Derrière ce très bon jeu de mots qui nous rappelle au passage de tristes séances de ciné, un album bien moins dérisoire qu'on ne pourrait le croire. Car Le coeur des zobs titille un sujet qui ne devrait plus être tabou : la contraception masculine. Son auteur en porte la charge depuis six ans maintenant. A travers ce récit autobio et très pédagogique, il revient sur son parcours, l'histoire de la contraception "au masculin", ses formes, les idées reçues qu'un tel sujet engendre fatalement...
L'occasion d'aborder page après page et l'air de rien les stéréotypes de genre, les enjeux pluriels de l'égalité des sexes, la vie de couple et les nouvelles masculinités. Curiosité, humour et didactisme caractérisent le ton de ce panorama incarné, qui vise là où il faut : toujours juste.
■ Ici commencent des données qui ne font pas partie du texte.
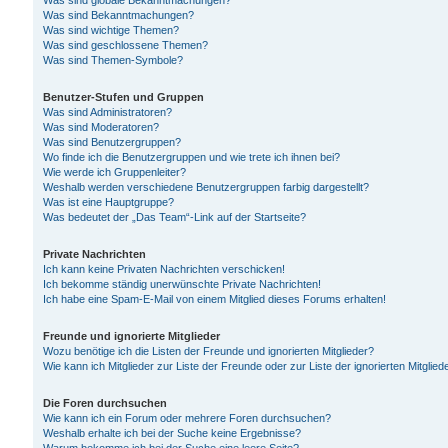
Was sind globale Bekanntmachungen?
Was sind Bekanntmachungen?
Was sind wichtige Themen?
Was sind geschlossene Themen?
Was sind Themen-Symbole?
Benutzer-Stufen und Gruppen
Was sind Administratoren?
Was sind Moderatoren?
Was sind Benutzergruppen?
Wo finde ich die Benutzergruppen und wie trete ich ihnen bei?
Wie werde ich Gruppenleiter?
Weshalb werden verschiedene Benutzergruppen farbig dargestellt?
Was ist eine Hauptgruppe?
Was bedeutet der „Das Team“-Link auf der Startseite?
Private Nachrichten
Ich kann keine Privaten Nachrichten verschicken!
Ich bekomme ständig unerwünschte Private Nachrichten!
Ich habe eine Spam-E-Mail von einem Mitglied dieses Forums erhalten!
Freunde und ignorierte Mitglieder
Wozu benötige ich die Listen der Freunde und ignorierten Mitglieder?
Wie kann ich Mitglieder zur Liste der Freunde oder zur Liste der ignorierten Mitgli
Die Foren durchsuchen
Wie kann ich ein Forum oder mehrere Foren durchsuchen?
Weshalb erhalte ich bei der Suche keine Ergebnisse?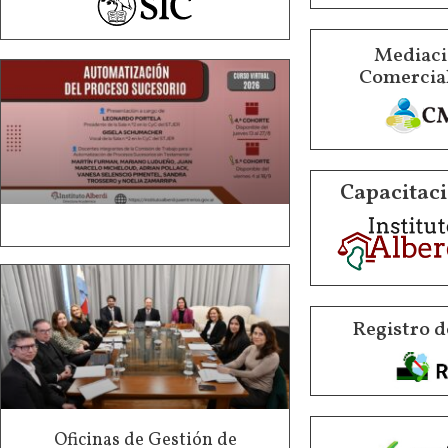
Mediació
Comercial
Capacitaci
Registro d
Oficinas de Gestión de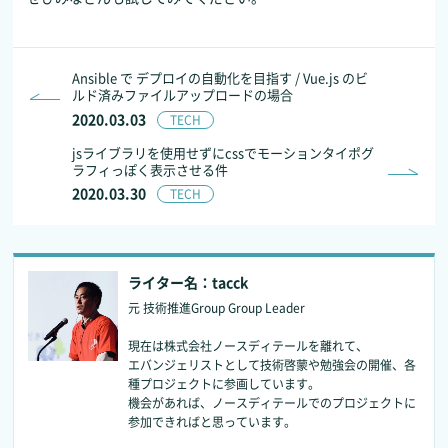
Ansible で デプロイの自動化を目指す / Vue.js のビ
ルド済みファイルアップロードの場合
2020.03.03
TECH
jsライブラリを使用せずにcssでモーションタイポグ
ラフィっぽく表示させる件
2020.03.30
TECH
ライター名：tacck
元 技術推進Group Group Leader
現在は株式会社ノースディテールを離れて、
エバンジェリストとして技術啓蒙や勉強会の開催、各
種プロジェクトに参画しています。
機会があれば、ノースディテールでのプロジェクトに
参加できればと思っています。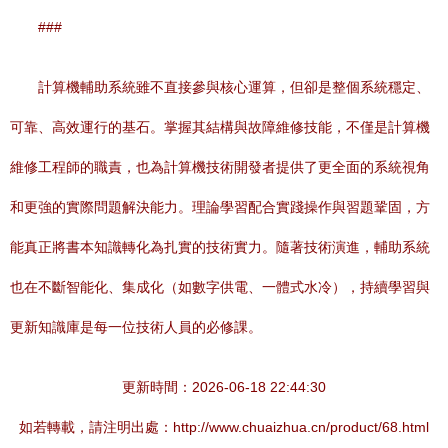
###
計算機輔助系統雖不直接參與核心運算，但卻是整個系統穩定、
可靠、高效運行的基石。掌握其結構與故障維修技能，不僅是計算機
維修工程師的職責，也為計算機技術開發者提供了更全面的系統視角
和更強的實際問題解決能力。理論學習配合實踐操作與習題鞏固，方
能真正將書本知識轉化為扎實的技術實力。隨著技術演進，輔助系統
也在不斷智能化、集成化（如數字供電、一體式水冷），持續學習與
更新知識庫是每一位技術人員的必修課。
更新時間：2026-06-18 22:44:30
如若轉載，請注明出處：http://www.chuaizhua.cn/product/68.html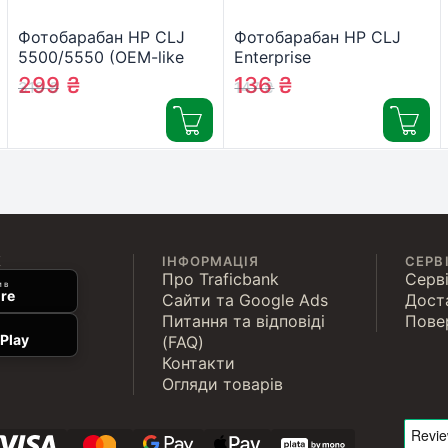
Фотобарабан HP CLJ
Фотобарабан HP CLJ
5500/5550 (OEM-like
Enterprise
color) SGT (DAD-C5500)
M552/553/570/577,
299
₴
136
₴
319
₴
147
₴
CF360A/361A/362A/363A
SGT (DAD-C553)
К
ІНФОРМАЦІЯ
СЕРВ
Про Traficbank
Серві
 в
re
Сайти та Google Ads
Дост
Питання та відповіді
Пове
Play
(FAQ)
Контакти
Огляди товарів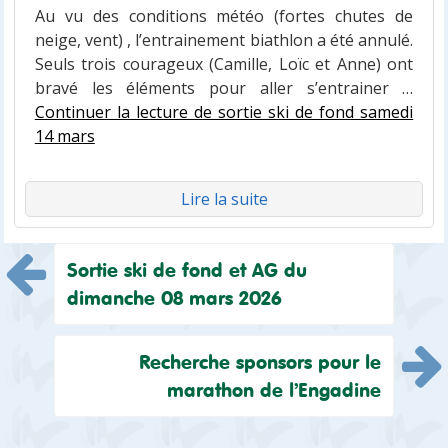
Au vu des conditions météo (fortes chutes de
neige, vent) , l’entrainement biathlon a été annulé.
Seuls trois courageux (Camille, Loïc et Anne) ont
bravé les éléments pour aller s’entrainer …
Continuer la lecture de sortie ski de fond samedi
14 mars
Lire la suite
Navigation
Sortie ski de fond et AG du
dimanche 08 mars 2026
de
l’article
Recherche sponsors pour le
marathon de l’Engadine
"Le coeur des zobs", de Bobika, Editions Dargaud, 130 p.
Le ciel pour conquête nous plonge au plus près d'Amélie, catholique hollandaise étouffant dans le cadre resserré de sa condition, celle d'une épouse au seizième siècle. Sa vie va bousculer lorsqu'elle va rencontrer, par le biais de son mari libidineux, une jeune esclave ne connaissant que trop l'oppression patriarcale...
Par-delà la dimension dramatique de cette histoire, portrait de féminités que tout semble opposer à l'origine, c'est le style de la scénariste et dessinatrice Yudori qui nous bouscule ici. Avec son sens très pictural du cadre et son amour de l'image ultra-expressive, l'artiste coréenne parvient sans difficulté à glisser du réalisme au mysticisme (son héroïne rêve d'explorer le ciel), de visions spectaculaires à quelque chose de beaucoup plus intimiste. On se plonge dans son univers visuel ambitieux comme s'il s'agissait d'entreprendre un voyage.
Etourdissant.
"Le ciel pour conquête" de Yudori. Editions Delcourt, 336 p.